According to Police Chief James DeVaul, about 3:40 p.m. on Monday, someone called the police non-emergency line and said, “My father just shot my mother in the face” and supplied a street address. After that, the caller hung up.
Patrols circled the house and used the vehicle’s public address system to address the residents. The residents of the house were instructed to leave by the police. A couple and their small daughter were among the occupants.
“They were really taken aback by the call,” DeVaul added.
The residence was searched, but no proof of a crime was discovered.
A Nixle notice had also been sent out to households to warn them of the potential threat. When the call was confirmed to be false, it was updated.
The call is being investigated by detectives.
“These are incredibly severe and hazardous calls,” DeVaul added. “It might have easily escalated into resistance, escalation, a use-of-force event, and great tension and worry for everyone concerned.”
He said, “I feel a tremendous deal of sympathy and pity for the inhabitants, who must have been terrified. MFD and EMS were sent and stationed near the area until the situation was stabilized. The inhabitants did not make any demands for medical help at the time.”
“I want to praise my officers for doing an absolutely excellent job in the face of such danger and for being able to de-escalate when the situation and incident specifics required,” he added.
These sorts of “Swatting” calls have previously been reported in the region. Someone contacted Westfield police last October and stated he “shot his father and tied up his mother in the bathtub” and supplied a Springfield location. Police hurried to the address, but found nothing.
“The action or practice of placing a hoax call to emergency services in an attempt to bring about the dispatch of a large number of armed police officers,” according to the Oxford definition.

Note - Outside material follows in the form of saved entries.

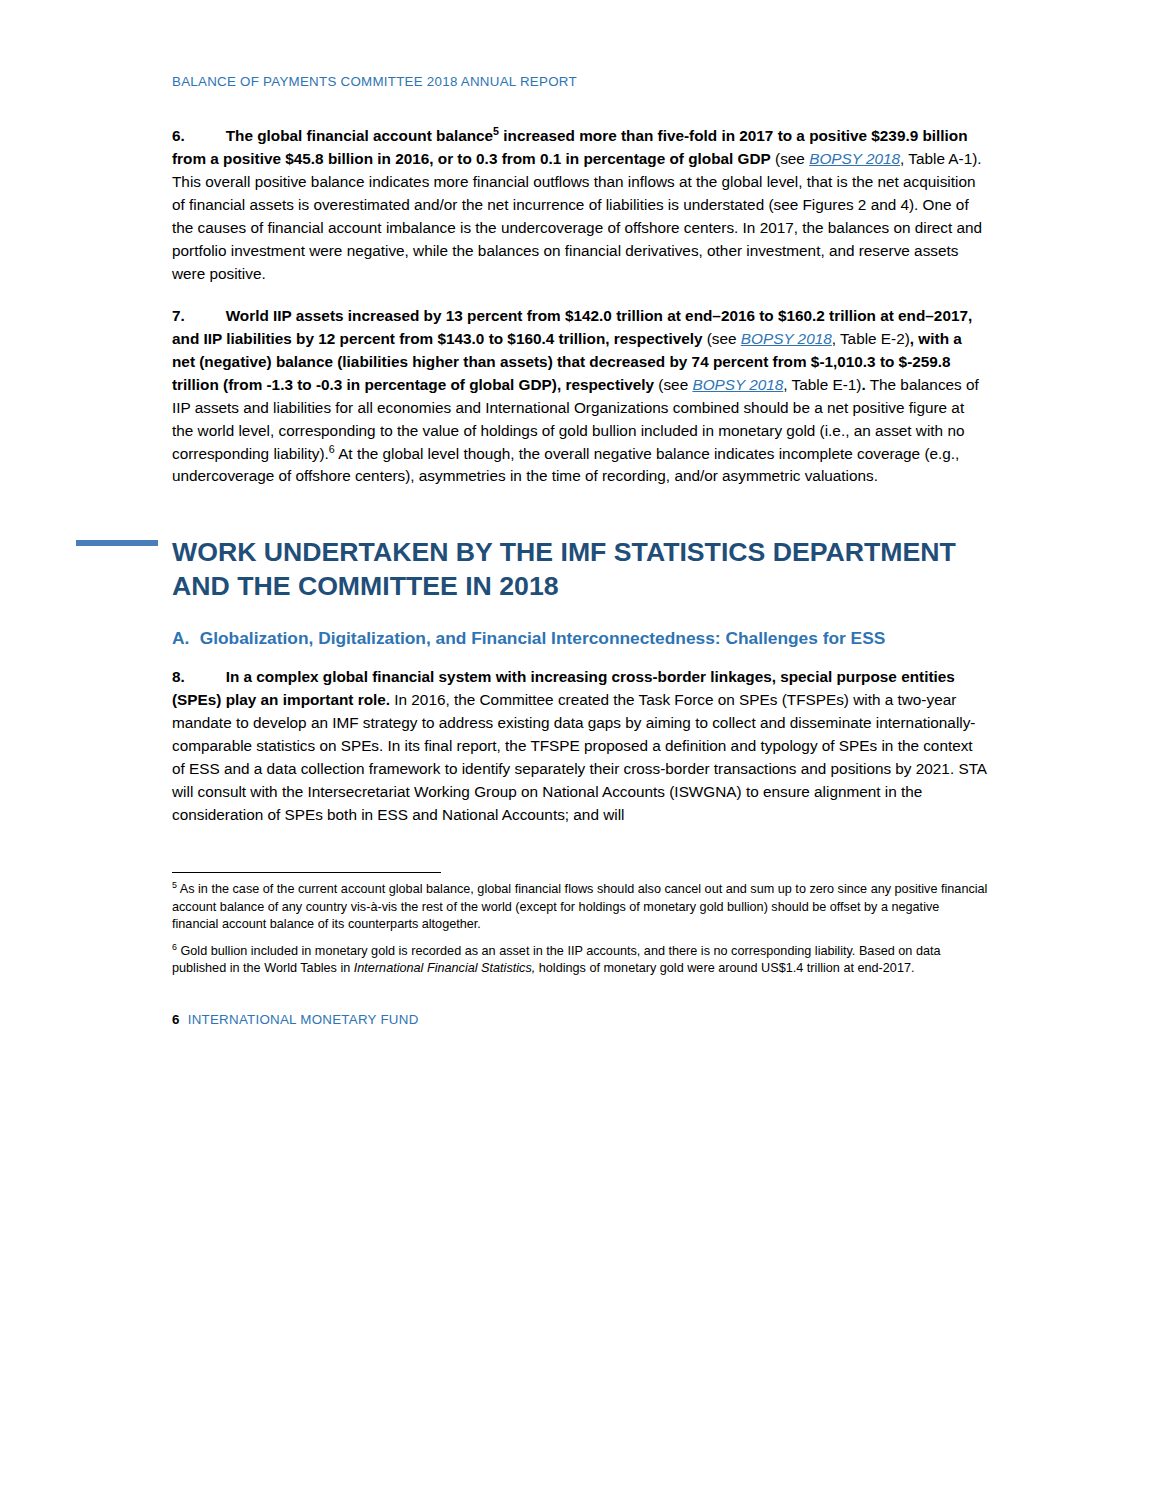BALANCE OF PAYMENTS COMMITTEE 2018 ANNUAL REPORT
6. The global financial account balance5 increased more than five-fold in 2017 to a positive $239.9 billion from a positive $45.8 billion in 2016, or to 0.3 from 0.1 in percentage of global GDP (see BOPSY 2018, Table A-1). This overall positive balance indicates more financial outflows than inflows at the global level, that is the net acquisition of financial assets is overestimated and/or the net incurrence of liabilities is understated (see Figures 2 and 4). One of the causes of financial account imbalance is the undercoverage of offshore centers. In 2017, the balances on direct and portfolio investment were negative, while the balances on financial derivatives, other investment, and reserve assets were positive.
7. World IIP assets increased by 13 percent from $142.0 trillion at end–2016 to $160.2 trillion at end–2017, and IIP liabilities by 12 percent from $143.0 to $160.4 trillion, respectively (see BOPSY 2018, Table E-2), with a net (negative) balance (liabilities higher than assets) that decreased by 74 percent from $-1,010.3 to $-259.8 trillion (from -1.3 to -0.3 in percentage of global GDP), respectively (see BOPSY 2018, Table E-1). The balances of IIP assets and liabilities for all economies and International Organizations combined should be a net positive figure at the world level, corresponding to the value of holdings of gold bullion included in monetary gold (i.e., an asset with no corresponding liability).6 At the global level though, the overall negative balance indicates incomplete coverage (e.g., undercoverage of offshore centers), asymmetries in the time of recording, and/or asymmetric valuations.
WORK UNDERTAKEN BY THE IMF STATISTICS DEPARTMENT AND THE COMMITTEE IN 2018
A. Globalization, Digitalization, and Financial Interconnectedness: Challenges for ESS
8. In a complex global financial system with increasing cross-border linkages, special purpose entities (SPEs) play an important role. In 2016, the Committee created the Task Force on SPEs (TFSPEs) with a two-year mandate to develop an IMF strategy to address existing data gaps by aiming to collect and disseminate internationally-comparable statistics on SPEs. In its final report, the TFSPE proposed a definition and typology of SPEs in the context of ESS and a data collection framework to identify separately their cross-border transactions and positions by 2021. STA will consult with the Intersecretariat Working Group on National Accounts (ISWGNA) to ensure alignment in the consideration of SPEs both in ESS and National Accounts; and will
5 As in the case of the current account global balance, global financial flows should also cancel out and sum up to zero since any positive financial account balance of any country vis-à-vis the rest of the world (except for holdings of monetary gold bullion) should be offset by a negative financial account balance of its counterparts altogether.
6 Gold bullion included in monetary gold is recorded as an asset in the IIP accounts, and there is no corresponding liability. Based on data published in the World Tables in International Financial Statistics, holdings of monetary gold were around US$1.4 trillion at end-2017.
6 INTERNATIONAL MONETARY FUND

However, this sort of prank might have catastrophic effects, such as causing an accident or tying up staff who might be required for another emergency.
Making a bogus 911 call is also illegal, according to the FBI’s Swatting website. In 2008, they claim to have discovered the “phone hacking epidemic.”
A 19-year-old hacker was sentenced to more than 11 years in jail in 2009, according to the FBI, for making many “swatting” calls.
According to federal prison records, the individual was freed nine years later in October 2018.